■ TASKS TO CARRY OUT:
[1] Write out word for word the passage of the Event Sourcing versus CDC article, everything from "What Is Event" down to "events in order.".
[2] Pull out the rows from the one containing "text 工程執行機關： [223, 1461, 1092, 1503]" down to the one containing "table_header 月 [806, 662, 880, 747]", both ends included, and reproduce them unchanged.

■ TEXT EXTRACT:
________________________

Software Development

Event Sourcing vs Change Data Capture (CDC): Choosing the Right Pattern

Both patterns produce a stream of state changes — yet they sit at entirely different layers of your stack, solve different problems, and carry very different costs. Here is how to tell them apart and pick the right one.

At first glance, Event Sourcing and Change Data Capture (CDC) look like two names for the same idea: capture what changed, and send it somewhere useful. In practice, however, the two patterns differ in where they live, what guarantees they offer, and how much they will cost your team to introduce. Getting this choice wrong is expensive — Event Sourcing in particular rewrites the rules of how your application persists data, and rolling it back after the fact is rarely straightforward.

In this article, we will walk through both patterns clearly, compare them across the dimensions that actually matter in production, and end with a practical decision guide. Along the way, we will look at Java and Spring Boot examples using the tools most teams reach for: Debezium for CDC, and frameworks like Axon or EventStoreDB for Event Sourcing.

What Is Event Sourcing?

Event Sourcing is an application-level design pattern. Instead of persisting only the current state of an entity — the usual row in a relational table — the application records every change that happened to that entity as an immutable event. The current state is then derived by replaying those events in order.

Think about a bank account. In a traditional CRUD model, you store the current balance and overwrite it on every transaction. With Event Sourcing, you instead append events like MoneyDeposited(amount=500) and MoneyWithdrawn(amount=200). To find the current balance, you fold those events from the beginning — or from the latest snapshot.

________________________

Region annotation records:
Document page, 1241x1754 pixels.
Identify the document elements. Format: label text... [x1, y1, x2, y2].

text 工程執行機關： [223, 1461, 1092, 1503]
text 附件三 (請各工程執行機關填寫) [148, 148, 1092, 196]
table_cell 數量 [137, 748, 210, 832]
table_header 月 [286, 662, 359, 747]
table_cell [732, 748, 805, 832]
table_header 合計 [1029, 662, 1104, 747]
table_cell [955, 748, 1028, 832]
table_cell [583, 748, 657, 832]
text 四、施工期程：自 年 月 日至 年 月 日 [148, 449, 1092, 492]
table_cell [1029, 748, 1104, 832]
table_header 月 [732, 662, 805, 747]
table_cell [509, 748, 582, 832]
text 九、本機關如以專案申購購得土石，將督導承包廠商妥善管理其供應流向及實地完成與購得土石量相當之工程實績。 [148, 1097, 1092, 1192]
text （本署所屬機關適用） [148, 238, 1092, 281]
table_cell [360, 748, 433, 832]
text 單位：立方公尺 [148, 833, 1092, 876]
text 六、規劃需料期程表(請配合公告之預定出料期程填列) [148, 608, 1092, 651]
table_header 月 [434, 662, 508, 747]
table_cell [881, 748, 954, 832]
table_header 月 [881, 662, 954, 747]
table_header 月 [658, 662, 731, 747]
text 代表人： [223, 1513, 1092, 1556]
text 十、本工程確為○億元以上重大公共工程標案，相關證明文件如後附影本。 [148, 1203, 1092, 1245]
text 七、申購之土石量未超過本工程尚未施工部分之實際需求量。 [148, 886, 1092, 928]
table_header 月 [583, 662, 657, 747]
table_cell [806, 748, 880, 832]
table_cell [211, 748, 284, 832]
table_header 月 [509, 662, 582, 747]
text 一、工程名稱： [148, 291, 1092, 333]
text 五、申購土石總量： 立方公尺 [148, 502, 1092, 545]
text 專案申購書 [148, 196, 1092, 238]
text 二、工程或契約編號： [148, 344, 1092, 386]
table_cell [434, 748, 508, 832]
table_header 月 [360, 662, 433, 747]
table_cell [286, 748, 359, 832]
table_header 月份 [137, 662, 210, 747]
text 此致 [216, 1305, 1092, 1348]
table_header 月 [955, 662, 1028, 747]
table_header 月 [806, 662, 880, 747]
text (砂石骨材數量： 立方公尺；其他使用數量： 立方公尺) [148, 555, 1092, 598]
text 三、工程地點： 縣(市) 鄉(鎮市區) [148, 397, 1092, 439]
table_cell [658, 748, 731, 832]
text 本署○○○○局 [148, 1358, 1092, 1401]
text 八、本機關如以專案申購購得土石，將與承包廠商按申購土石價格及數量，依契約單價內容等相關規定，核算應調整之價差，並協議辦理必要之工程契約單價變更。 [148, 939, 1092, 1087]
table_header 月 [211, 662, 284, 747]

________________________

■ FULL SOLUTIONS:
[1]
What Is Event Sourcing?

Event Sourcing is an application-level design pattern. Instead of persisting only the current state of an entity — the usual row in a relational table — the application records every change that happened to that entity as an immutable event. The current state is then derived by replaying those events in order.

[2]
text 工程執行機關： [223, 1461, 1092, 1503]
text 附件三 (請各工程執行機關填寫) [148, 148, 1092, 196]
table_cell 數量 [137, 748, 210, 832]
table_header 月 [286, 662, 359, 747]
table_cell [732, 748, 805, 832]
table_header 合計 [1029, 662, 1104, 747]
table_cell [955, 748, 1028, 832]
table_cell [583, 748, 657, 832]
text 四、施工期程：自 年 月 日至 年 月 日 [148, 449, 1092, 492]
table_cell [1029, 748, 1104, 832]
table_header 月 [732, 662, 805, 747]
table_cell [509, 748, 582, 832]
text 九、本機關如以專案申購購得土石，將督導承包廠商妥善管理其供應流向及實地完成與購得土石量相當之工程實績。 [148, 1097, 1092, 1192]
text （本署所屬機關適用） [148, 238, 1092, 281]
table_cell [360, 748, 433, 832]
text 單位：立方公尺 [148, 833, 1092, 876]
text 六、規劃需料期程表(請配合公告之預定出料期程填列) [148, 608, 1092, 651]
table_header 月 [434, 662, 508, 747]
table_cell [881, 748, 954, 832]
table_header 月 [881, 662, 954, 747]
table_header 月 [658, 662, 731, 747]
text 代表人： [223, 1513, 1092, 1556]
text 十、本工程確為○億元以上重大公共工程標案，相關證明文件如後附影本。 [148, 1203, 1092, 1245]
text 七、申購之土石量未超過本工程尚未施工部分之實際需求量。 [148, 886, 1092, 928]
table_header 月 [583, 662, 657, 747]
table_cell [806, 748, 880, 832]
table_cell [211, 748, 284, 832]
table_header 月 [509, 662, 582, 747]
text 一、工程名稱： [148, 291, 1092, 333]
text 五、申購土石總量： 立方公尺 [148, 502, 1092, 545]
text 專案申購書 [148, 196, 1092, 238]
text 二、工程或契約編號： [148, 344, 1092, 386]
table_cell [434, 748, 508, 832]
table_header 月 [360, 662, 433, 747]
table_cell [286, 748, 359, 832]
table_header 月份 [137, 662, 210, 747]
text 此致 [216, 1305, 1092, 1348]
table_header 月 [955, 662, 1028, 747]
table_header 月 [806, 662, 880, 747]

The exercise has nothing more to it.